По твоему лицу я вижу, что ты ждал этого вопроса и он тебе не по нутру. Не дает Урбан мне покоя, и всё тут. Да. Нашли. Мертвого. - Я это знала. И не спрашиваю, как он умер. Сегодня не спрашиваю. В общем, было не так уж и плохо, когда я в слабости своей могла очень быстро выпроводить любого посетителя, даже тебя. Ты говорил с Ренатой? - спрашиваю я. Нет, отвечаешь ты. Без объяснений. Будь я дома, мне бы пришлось с нею поговорить. Годы вырабатывают такие вот разделения труда. Немного погодя я говорю: Постарели мы, ты не находишь? - Еще чуток поживем, говоришь ты. Ты так полагаешь, отзываюсь я, без настоящей уверенности.
Что-то мне мешает. После твоего ухода вдруг понимаю: я опять начинаю говорить тебе то, что ты хочешь услышать. Время беспощадности, кажется, миновало. Я догадываюсь, что это значит, но пока не хочу вникать. Между прочим, с Ренатой мы последний раз виделись на свадьбе Ютты. Она пришла попрощаться с Юттой, а Урбан нет, и все восприняли это как должное. Дания, сказала она, никто из нас в Дании не бывал; молодой датский дипломат, с которым уезжала Ютта, вызывал симпатию, только вот, судя по всему, не очень-то понимал, в какую игру ввязался, однако привык помогать, когда может, так его учили. А коль скоро эта хорошенькая молодая женщина могла покинуть свою страну, лишь выйдя за него замуж, он с готовностью заключил с нею брак и теперь угощал датскими деликатесами ее друзей, не настолько веселых, как бы полагалось на свадьбе, и смотрел, как все они танцевали с его молодой женой, к которой он не прикоснется, конечно же нет, а переводчицей она сумеет стать где угодно и в тягость ему не будет, конечно же нет. Позднее, ближе к полуночи, Урбан все-таки явился. Он, мол, за Ренатой, ей ведь в конце концов завтра с утра на службу. Рената покачала головой. Мы старались вести себя с Урбаном совершенно непринужденно, и в результате он обосновался возле импровизированного бара и начал пить. Вот тогда-то ты с ним сцепился, единственный раз. Стал рядом и сказал: Катись отсюда! Урбан круто повернулся и ушел. Много позже мы отвезли Ренату домой на такси, никто из нас не проронил ни слова.

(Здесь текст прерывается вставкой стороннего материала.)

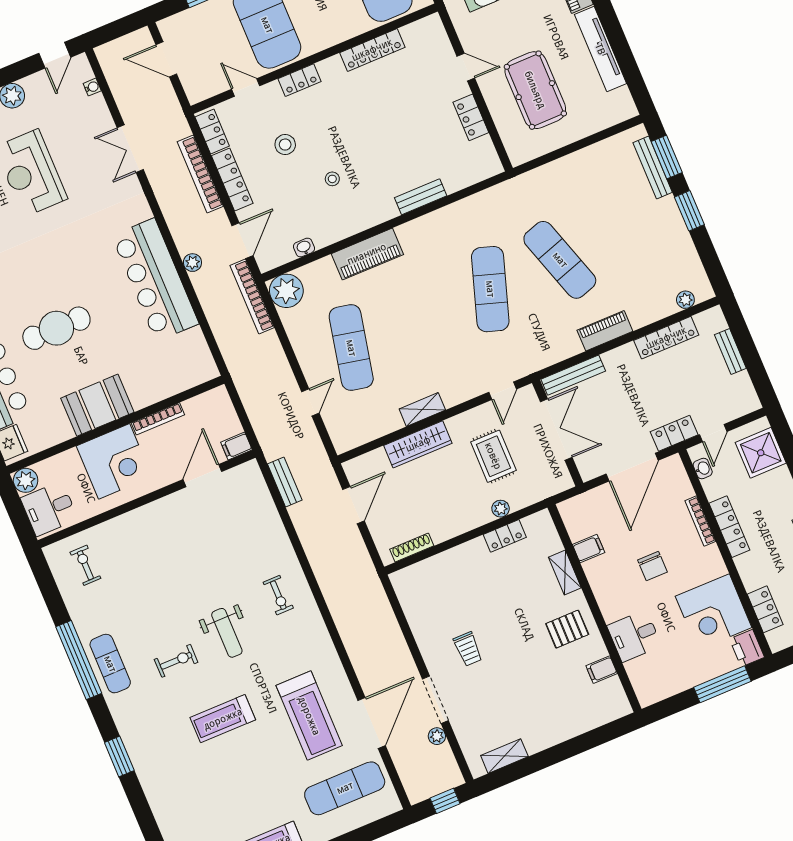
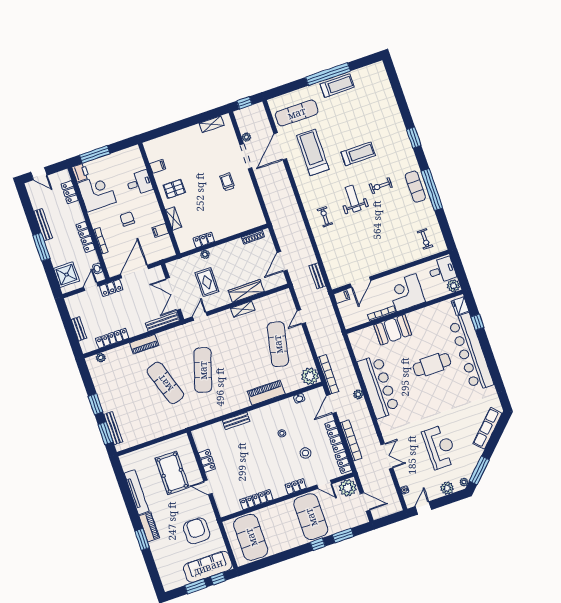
plant: (201, 84) -> (348, 488), added
booth: (97, 405) -> (393, 330), moved

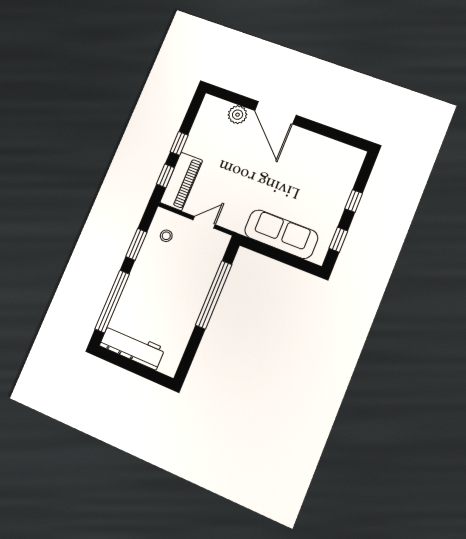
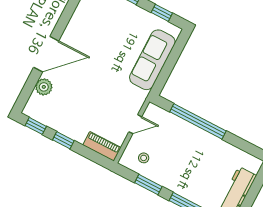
window: (165, 176) -> (36, 126), moved
piano: (181, 181) -> (102, 146), width x0.73, depth x0.75
door: (204, 222) -> (135, 124), swing flipped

Незачем мерить, говорю я сестре Теа. Нет у меня температуры. Послушайте, говорит она. Как замечательно, ничего лучше вы бы не могли мне сказать. Теперь и вправду можно порадоваться, да? Я не могу не согласиться. Сестра Теа - милый человек, я уверена, она молилась за меня и нынче вечером будет благодарить своего Бога. Ее переполняют благие пророчества. Скоро мы от нее избавимся, замечает она, меняя мне капельницу. И от этой кучи трубок, конечно, тоже, приговаривает она, проверяя стоки многочисленных дренажей. С ее точки зрения, все это мерзость. Такое я слышу от нее впервые, до сих пор она очень здраво и даже одобрительно отзывалась обо всех этих трубках, что в одном месте входят в меня, а в другом выходят. Но вы ведь не можете снять капельницу, говорю я, чуть ли не с испугом, я же с голоду умру. Тут сестра Теа обнаруживает сарказм, чего я никак от нее не ожидала.